Type I Error Rate: 0.0481

In this example, we run 10,000 simulations where we draw a sample from a multinomial distribution with the same true proportions specified in true_proportions. We conduct a chi-squared test for each sample to compare the observed frequencies to the expected frequencies under the null hypothesis. We count the number of times we reject the null hypothesis when it is true (false positives) and divide it by the total number of simulations to estimate the Type I error rate.

Example -3

Here’s another example of how to calculate the Type I error in R using a one-sample t-test:

1. Generate some sample data:

set.seed(123)

data <- rnorm(n = 100, mean = 0, sd = 1)

2. Perform the one-sample t-test and obtain the p-value:

t.test(data, mu = 0)

The output should look something like this:

The p-value is 0.5017.

3. Determine the significance level (alpha) of the test. Let’s say you choose a significance level of 0.05.

4. Compare the p-value to the significance level. If the p-value is less than or equal to the significance level, reject the null hypothesis. If the p-value is greater than the significance level, do not reject the null hypothesis.

In this case, the p-value (0.5017) is greater than the significance level (0.05), so you do not reject the null hypothesis.
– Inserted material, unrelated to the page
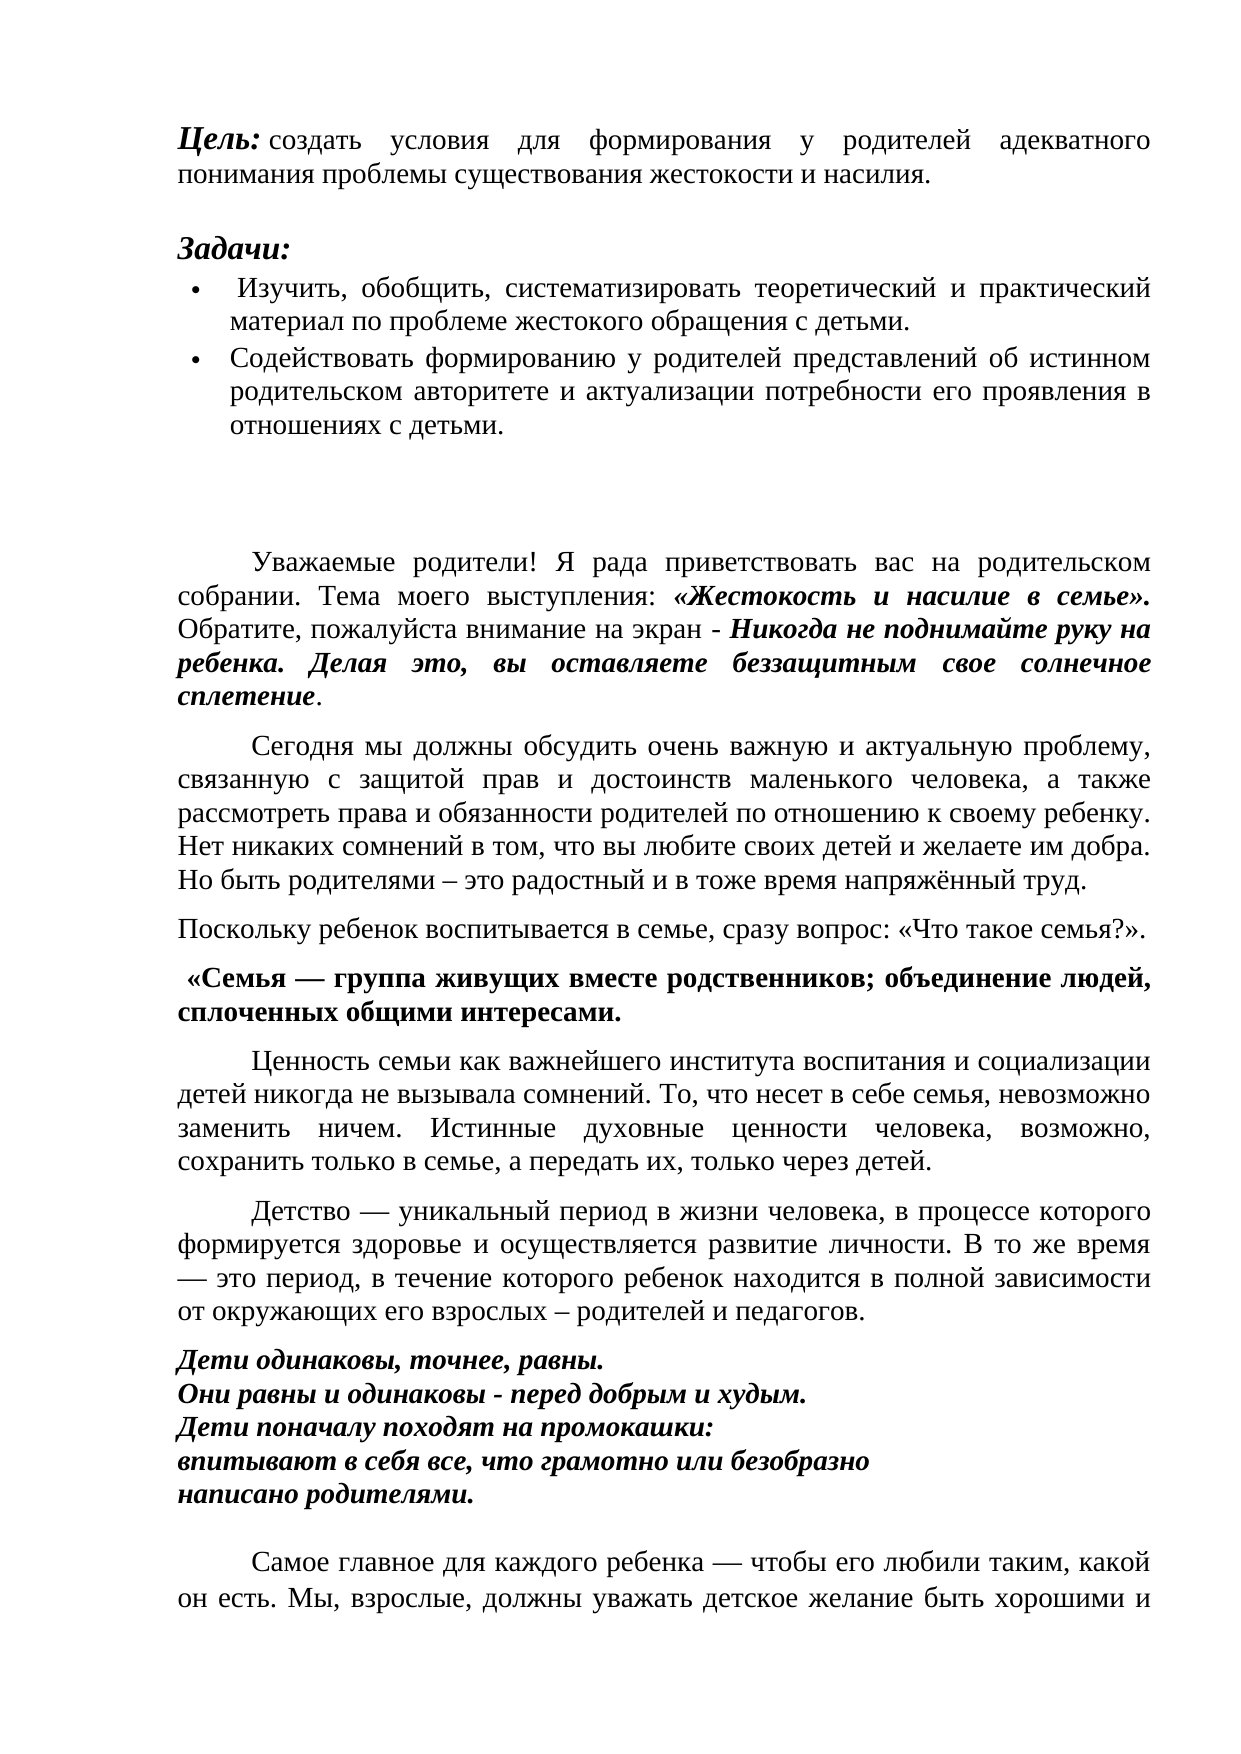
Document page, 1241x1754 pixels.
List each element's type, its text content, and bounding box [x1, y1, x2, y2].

Assuming the null hypothesis is true, you have made the correct decision. There is no Type I error in this case. However, if the p-value had been less than or equal to the significance level, you would have rejected the null hypothesis when it was actually true, resulting in a Type I error.

Type II Error in R

Type II error, also known as a false negative, occurs when you fail to reject the null hypothesis when it’s actually false. In hypothesis testing, this error is denoted as β (beta). To calculate Type II error in R, you need to know the effect size (difference between the null and alternative hypotheses), sample size, standard deviation, and the desired significance level (alpha).

Here’s an example code to calculate Type II error in R:

# Install and load required packages

if (!require(pwr))

install.packages("pwr")

library(pwr)

# Parameters

effect_size <-

0.5 # The difference between null and alternative hypotheses

sample_size <- 100 # The number of observations in each group

sd <- 15 # The standard deviation

alpha <- 0.05 # The significance level

# Calculate Type II Error

pwr_result <-

pwr.t.test(

n = sample_size,

d = effect_size / sd,

sig.level = alpha,

type = "two.sample",

alternative = "two.sided"

)

type_II_error <- 1 - pwr_result$power

# Print Type II Error

print(type_II_error)

In this example, we are using the pwr package to calculate the power of the test, and then subtracting it from 1 to obtain the Type II error (β). Remember to adapt the parameters according to your specific problem.

Output

> # Print Type II Error

> print(type_II_error)

[1] 0.9436737

Another example code to calculate Type II error in R

To calculate the Type II error in R, you need to perform a power analysis, which requires several inputs such as sample size, effect size, significance level, and power. Here is an example of how to do it:

# define the sample size

n <- 50

# define the effect size

d <- 0.5

# define the significance level

alpha <- 0.05

# define the power

power <- 0.8

# calculate the critical t-value for the given 

# significance level and degrees of freedom

df <- n - 1

t_crit <- qt(1 - alpha/2, df)

# calculate the non-centrality parameter

ncp <- d * sqrt(n) / sqrt(1 + d^2 / (2*(n-1)))

# calculate the Type II error rate

1 - pt(t_crit, df, ncp, lower.tail=FALSE)

In this example, we first defined the sample size, effect size, significance level, and power. We then calculated the critical t-value using the qt function, which returns the t-value corresponding to the given significance level and degrees of freedom. We then calculated the non-centrality parameter using the formula ncp = d * sqrt(n) / sqrt(1 + d^2 / (2*(n-1))), which represents the distance between the null hypothesis and the alternative hypothesis in terms of standard errors. Finally, we used the pt function to calculate the probability of observing a t-value greater than the critical t-value under the alternative hypothesis, which represents the Type II error rate.